(Page text)

Wissam is not alone. Twelve days after Israel launched a massive assault on wide swaths of Lebanon, at least 382 Lebanese — many of them women and children — were dead, thousands were injured, and at least 700,000 were displaced.

Thousands struggled to escape the ravages of U.S.-made warplanes, missiles, shells, bulldozers, guns and bombs, including, Lebanese doctors charged, white phosphorous and cluster bombs. The Bush administration rushed a new “emergency supply” of bombs to Israel one week into the conflict.

The relentless bombing was interrupted only briefly, when Condoleezza Rice, Bush’s secretary of state, snuck into Beirut unannounced to meet with Lebanese Prime Minister Fouad Siniora, Parliament Speaker Nabih Berri and, at the U.S. Embassy, leaders of the pro-U.S. March 14 movement.

Just before Rice’s visit, Sinora, a U.S. ally, had said Lebanon was being “forced to its knees” and “cut into pieces.” Noting the destruction of ports, airports, roads, power plants, residential buildings and factories, he said Israel was trying “to push Lebanon back 50 years.”

He demanded a cease-fire, and said Israel must pay reparations to the Lebanese people, whose economy has sustained “unimaginable losses.”

Rice’s meeting with Berri was particularly icy. “I told Condoleezza Rice that the scale of destruction in Lebanon equals that of a nuclear bomb,” Berri told al-Arabiya television.

(End Page text)
(Material shown)

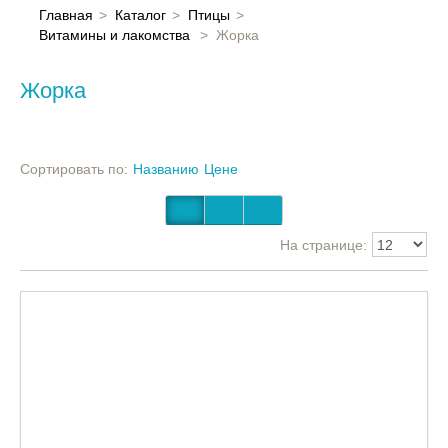
Главная
Главная
Каталог
Птицы
Витамины и лакомства
Жорка
Каталог
Жорка
Контакты
Сортировать по:
Названию
Цене
На странице:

(End Material shown)

Exercise:
Can you echo the entire passage on Israel's assault on Lebanon, word for word? The listing is separate material, apart from the passage on Israel's assault on Lebanon.

Result below:
Wissam is not alone. Twelve days after Israel launched a massive assault on wide swaths of Lebanon, at least 382 Lebanese — many of them women and children — were dead, thousands were injured, and at least 700,000 were displaced.

Thousands struggled to escape the ravages of U.S.-made warplanes, missiles, shells, bulldozers, guns and bombs, including, Lebanese doctors charged, white phosphorous and cluster bombs. The Bush administration rushed a new “emergency supply” of bombs to Israel one week into the conflict.

The relentless bombing was interrupted only briefly, when Condoleezza Rice, Bush’s secretary of state, snuck into Beirut unannounced to meet with Lebanese Prime Minister Fouad Siniora, Parliament Speaker Nabih Berri and, at the U.S. Embassy, leaders of the pro-U.S. March 14 movement.

Just before Rice’s visit, Sinora, a U.S. ally, had said Lebanon was being “forced to its knees” and “cut into pieces.” Noting the destruction of ports, airports, roads, power plants, residential buildings and factories, he said Israel was trying “to push Lebanon back 50 years.”

He demanded a cease-fire, and said Israel must pay reparations to the Lebanese people, whose economy has sustained “unimaginable losses.”

Rice’s meeting with Berri was particularly icy. “I told Condoleezza Rice that the scale of destruction in Lebanon equals that of a nuclear bomb,” Berri told al-Arabiya television.